Hi, I'm Katie, and I'm going to show you how to fondant a cake. So I'm starting with a nice blob of white fondant, this is just a vanilla fondant, and I've kneaded it into submission. You could see it's nice and soft, very pliable. What you're looking for is almost like a soft Play-doh, you really want to be able to kind of roll it out and cut it and shape it as you need. But you could see my cake is already ready to go. I just gave ma cake a little bit of a crumb coat, that's when you do a light layer, you can almost see the cake through. The goal is not to put a ton of frosting, especially when you're putting fondant on top, you really just want something for it to stick to, and you also of course want the flavor of a little bit of frosting too. But you could see very light layer all the way around, nice and even, and now I'm ready to go.

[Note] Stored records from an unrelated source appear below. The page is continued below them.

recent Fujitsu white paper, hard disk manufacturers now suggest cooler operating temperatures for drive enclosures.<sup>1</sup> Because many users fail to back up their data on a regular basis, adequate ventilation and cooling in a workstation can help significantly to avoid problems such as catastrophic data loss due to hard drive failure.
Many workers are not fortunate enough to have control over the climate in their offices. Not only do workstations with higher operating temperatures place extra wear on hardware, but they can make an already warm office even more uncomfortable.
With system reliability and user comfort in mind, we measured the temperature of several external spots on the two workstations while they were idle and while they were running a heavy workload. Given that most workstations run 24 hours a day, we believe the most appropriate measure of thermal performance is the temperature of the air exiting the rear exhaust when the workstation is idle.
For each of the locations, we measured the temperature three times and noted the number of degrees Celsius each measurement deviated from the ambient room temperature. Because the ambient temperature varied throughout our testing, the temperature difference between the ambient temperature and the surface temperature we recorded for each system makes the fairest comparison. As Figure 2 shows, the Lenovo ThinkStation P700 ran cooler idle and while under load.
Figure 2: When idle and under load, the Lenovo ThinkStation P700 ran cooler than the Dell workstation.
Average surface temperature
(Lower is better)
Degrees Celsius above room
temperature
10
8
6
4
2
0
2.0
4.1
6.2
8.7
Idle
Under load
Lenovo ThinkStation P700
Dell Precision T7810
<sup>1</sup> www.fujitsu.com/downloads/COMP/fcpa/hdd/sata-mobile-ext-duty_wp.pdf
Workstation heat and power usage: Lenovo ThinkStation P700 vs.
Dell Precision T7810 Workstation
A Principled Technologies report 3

So the tools I need are, I have my rolling pin, I have a sifter with a little bit of confection sugar, or you could use corn starch, I have what's called a fondant smoother thing, that's not what it's called, but that's what I'm calling it right now, and I'm just going to use it to smooth out my surface, and a little paring knife to trim my edges, and that's it, and then it's just your muscles. So I'm going to give my surface a nice sift of confection sugar, this is to keep my fondant from sticking as I roll, and same thing on top, it's almost as if you are rolling out a pie dough, same idea.

I'm going to be working and moving it constantly. If you see any bits of anything, you want to make sure your counters are really clean, but if they're not, just kind of kick out any crumbs that will tarnish the look of your fondant as you go. Remember constant moving, it's not only keeping it from sticking, but also if you keep rotating as you turn, as you roll, it will create a circle instead of creating a large square, if I were to just shift it by 90 degrees, so just constantly move it around. And what we're looking for is about an eighth of an inch, which is very thin. If you're in the kitchen and you don't have a ruler, and you're wondering what is an eighth of an inch, if you look at kind of the top portion of your thumb, it's usually about an inch, unless you have really big hands, so that's about half of that is half an inch, your nails is about a little more than a quarter of an inch, so we're aiming for an eighth, a very small, thin layer. So going to just keep rolling, and fondant definitely takes a lot of strength. Imagine doing huge wedding cakes and trying to cover gigantic surfaces, it gets tiring, so pastry chefs have such good muscles. Keep moving it around.